> RECORDS FOR PROCESSING
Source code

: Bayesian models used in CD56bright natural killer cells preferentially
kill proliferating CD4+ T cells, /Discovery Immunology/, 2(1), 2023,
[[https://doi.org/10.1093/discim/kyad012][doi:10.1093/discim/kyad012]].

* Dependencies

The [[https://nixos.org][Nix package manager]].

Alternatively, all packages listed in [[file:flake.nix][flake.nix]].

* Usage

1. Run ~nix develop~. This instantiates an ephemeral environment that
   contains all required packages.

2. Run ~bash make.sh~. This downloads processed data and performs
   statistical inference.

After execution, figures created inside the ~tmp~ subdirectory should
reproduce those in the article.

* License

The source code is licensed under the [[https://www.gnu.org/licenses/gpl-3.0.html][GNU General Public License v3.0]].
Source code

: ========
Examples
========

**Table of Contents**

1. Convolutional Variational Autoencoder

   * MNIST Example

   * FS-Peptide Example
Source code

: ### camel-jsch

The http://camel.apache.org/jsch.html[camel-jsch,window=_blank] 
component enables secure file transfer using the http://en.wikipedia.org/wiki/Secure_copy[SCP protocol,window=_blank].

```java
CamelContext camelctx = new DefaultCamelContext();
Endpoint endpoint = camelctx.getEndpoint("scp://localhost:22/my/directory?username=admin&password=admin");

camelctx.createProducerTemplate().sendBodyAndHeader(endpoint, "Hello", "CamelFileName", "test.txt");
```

> PROBLEM TO WORK ON
Return every record, leaving each line exactly as it was given.

> WRITTEN ANSWER
Source code

: Bayesian models used in CD56bright natural killer cells preferentially
kill proliferating CD4+ T cells, /Discovery Immunology/, 2(1), 2023,
[[https://doi.org/10.1093/discim/kyad012][doi:10.1093/discim/kyad012]].

* Dependencies

The [[https://nixos.org][Nix package manager]].

Alternatively, all packages listed in [[file:flake.nix][flake.nix]].

* Usage

1. Run ~nix develop~. This instantiates an ephemeral environment that
   contains all required packages.

2. Run ~bash make.sh~. This downloads processed data and performs
   statistical inference.

After execution, figures created inside the ~tmp~ subdirectory should
reproduce those in the article.

* License

The source code is licensed under the [[https://www.gnu.org/licenses/gpl-3.0.html][GNU General Public License v3.0]].
Source code

: ========
Examples
========

**Table of Contents**

1. Convolutional Variational Autoencoder

   * MNIST Example

   * FS-Peptide Example
Source code

: ### camel-jsch

The http://camel.apache.org/jsch.html[camel-jsch,window=_blank] 
component enables secure file transfer using the http://en.wikipedia.org/wiki/Secure_copy[SCP protocol,window=_blank].

```java
CamelContext camelctx = new DefaultCamelContext();
Endpoint endpoint = camelctx.getEndpoint("scp://localhost:22/my/directory?username=admin&password=admin");

camelctx.createProducerTemplate().sendBodyAndHeader(endpoint, "Hello", "CamelFileName", "test.txt");
```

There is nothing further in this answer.